Assignment: Copy out each record that follows exactly, and omit any picture you find.

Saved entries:
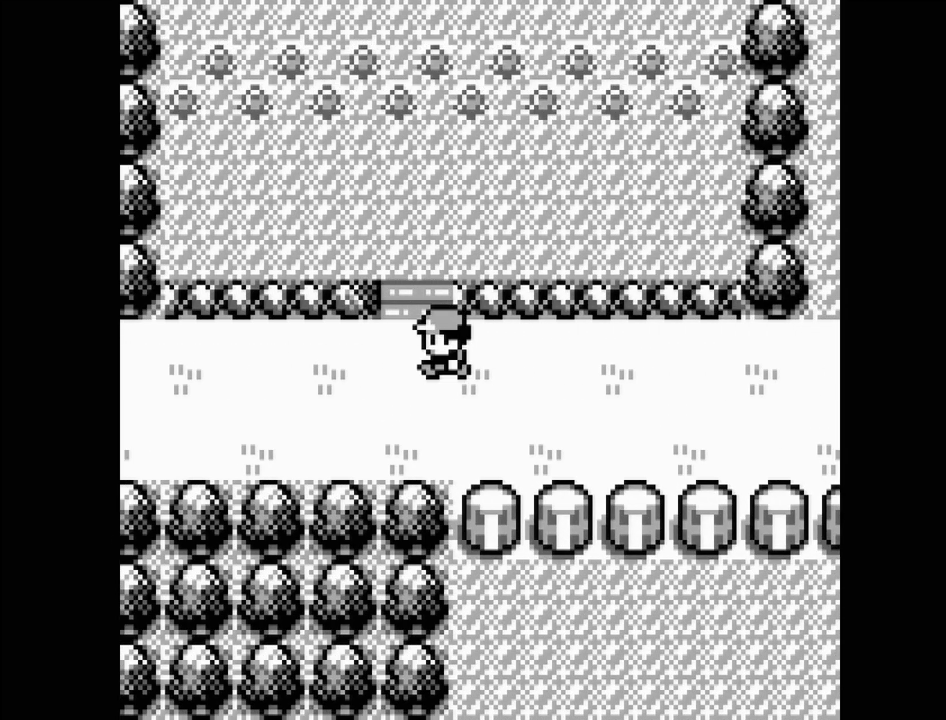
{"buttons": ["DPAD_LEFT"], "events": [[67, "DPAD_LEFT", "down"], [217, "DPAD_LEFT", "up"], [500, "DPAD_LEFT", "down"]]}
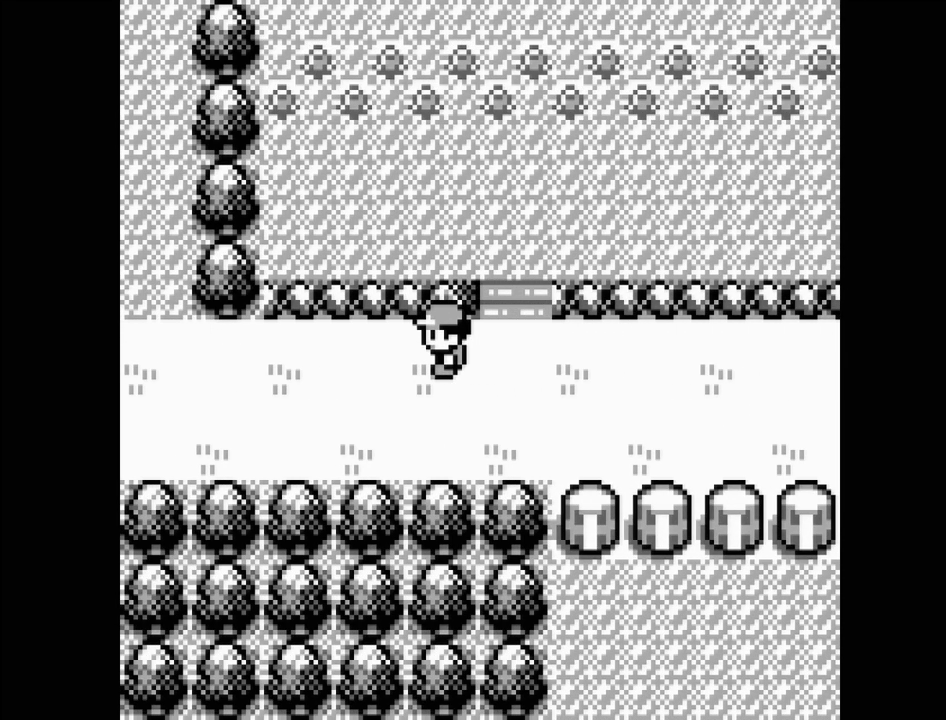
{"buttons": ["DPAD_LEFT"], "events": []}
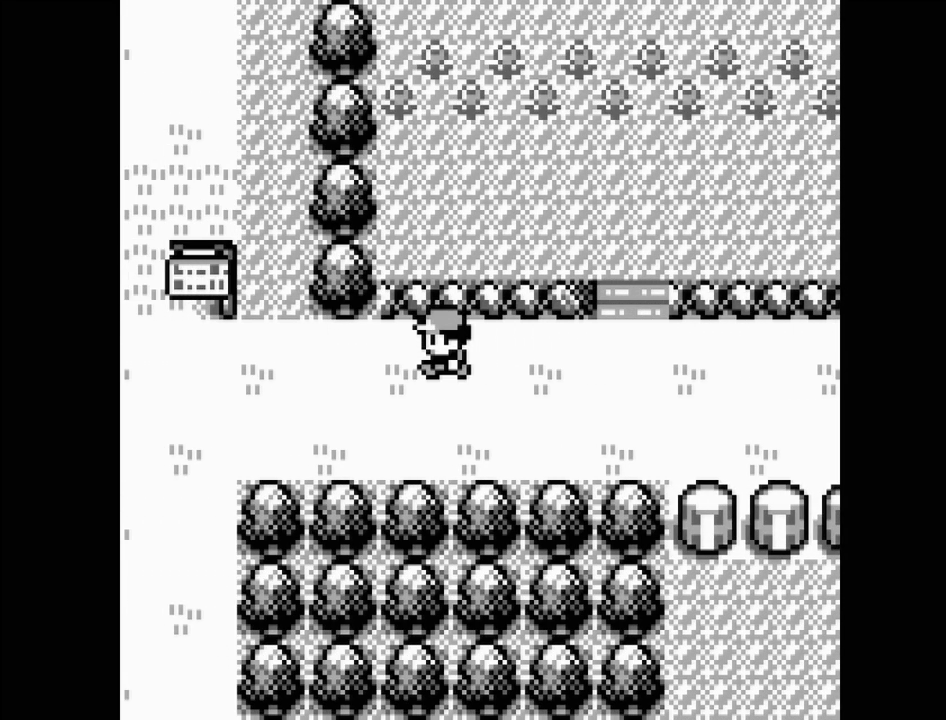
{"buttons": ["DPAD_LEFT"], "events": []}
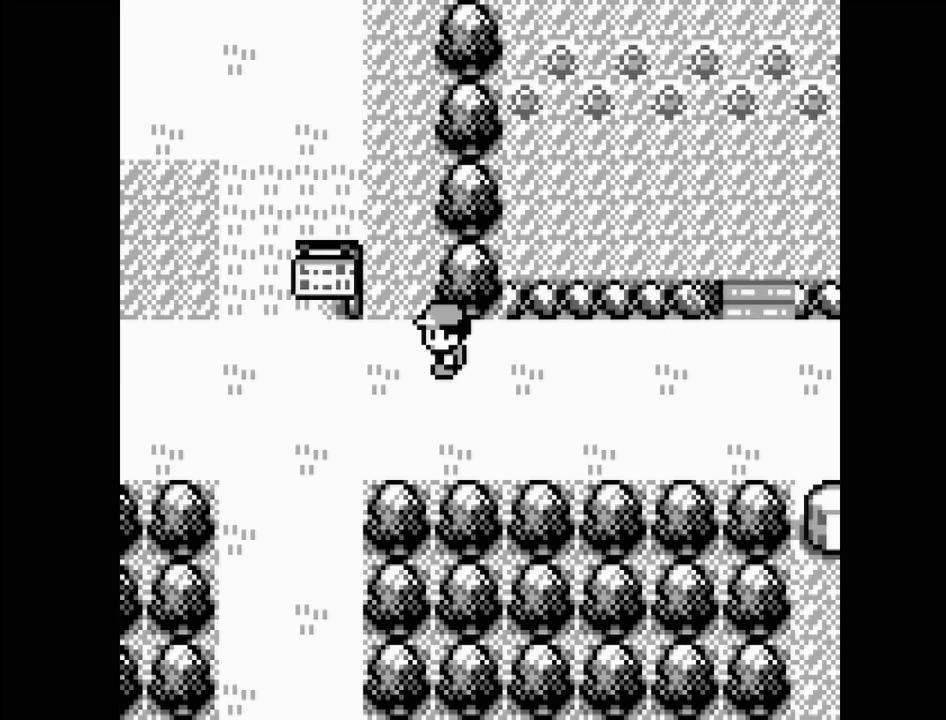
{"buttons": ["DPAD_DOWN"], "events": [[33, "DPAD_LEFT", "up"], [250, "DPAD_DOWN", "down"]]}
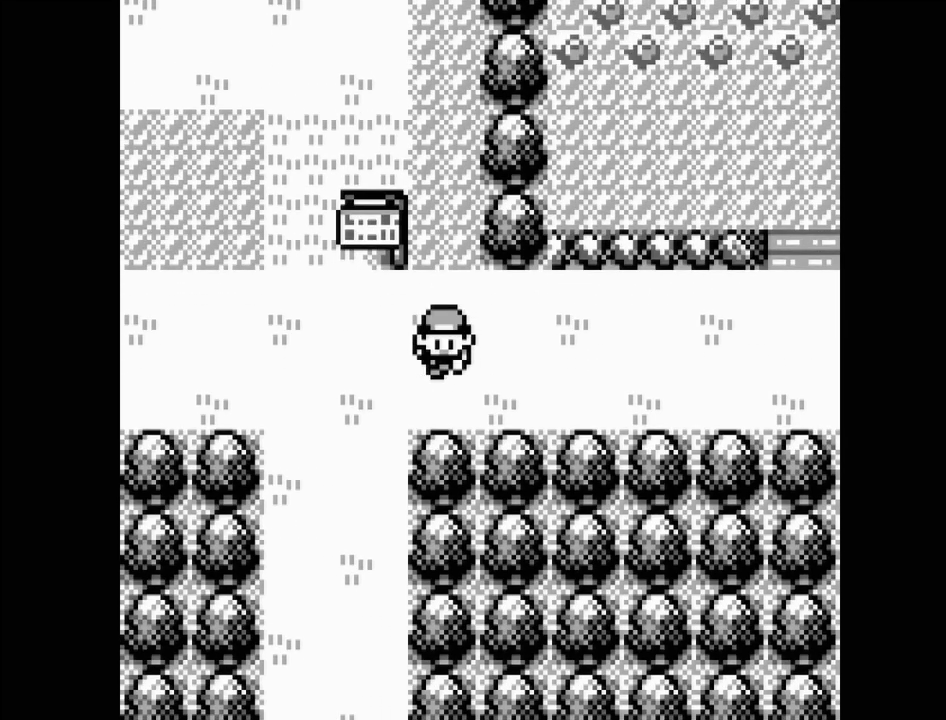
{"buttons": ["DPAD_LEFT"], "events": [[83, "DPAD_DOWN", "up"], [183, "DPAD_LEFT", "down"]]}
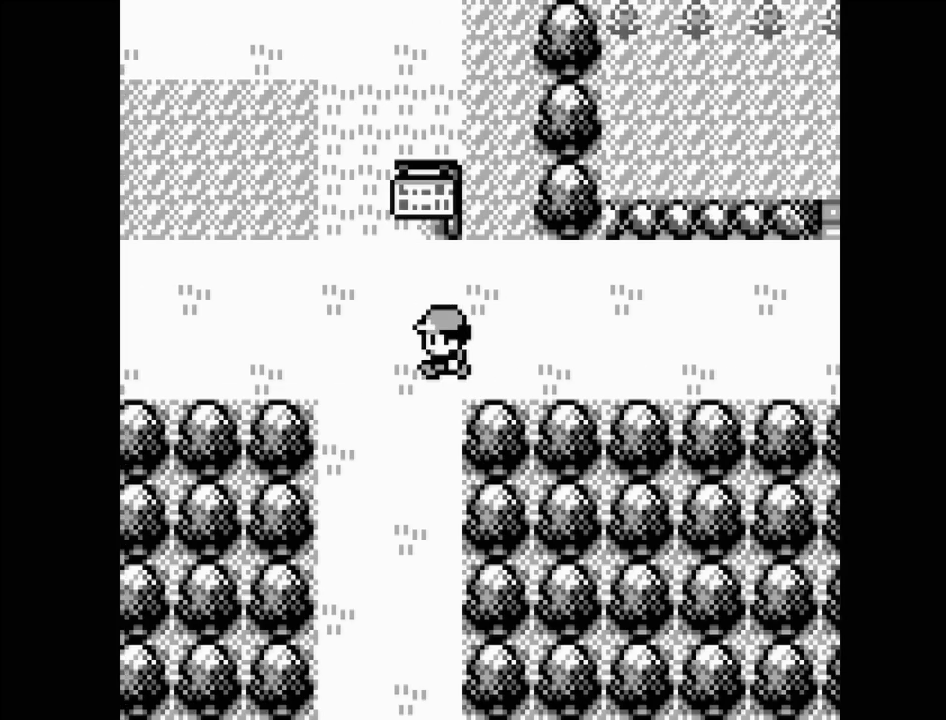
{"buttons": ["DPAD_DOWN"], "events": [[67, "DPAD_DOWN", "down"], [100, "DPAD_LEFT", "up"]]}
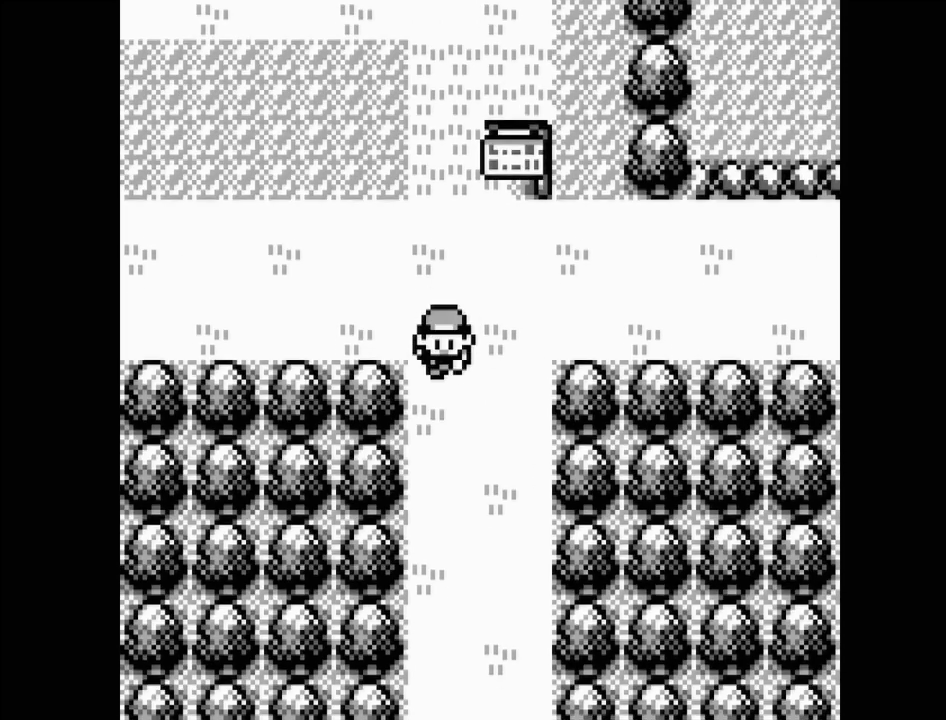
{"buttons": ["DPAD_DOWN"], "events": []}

Expected output:
{"buttons": ["DPAD_LEFT"], "events": [[67, "DPAD_LEFT", "down"], [217, "DPAD_LEFT", "up"], [500, "DPAD_LEFT", "down"]]}
{"buttons": ["DPAD_LEFT"], "events": []}
{"buttons": ["DPAD_LEFT"], "events": []}
{"buttons": ["DPAD_DOWN"], "events": [[33, "DPAD_LEFT", "up"], [250, "DPAD_DOWN", "down"]]}
{"buttons": ["DPAD_LEFT"], "events": [[83, "DPAD_DOWN", "up"], [183, "DPAD_LEFT", "down"]]}
{"buttons": ["DPAD_DOWN"], "events": [[67, "DPAD_DOWN", "down"], [100, "DPAD_LEFT", "up"]]}
{"buttons": ["DPAD_DOWN"], "events": []}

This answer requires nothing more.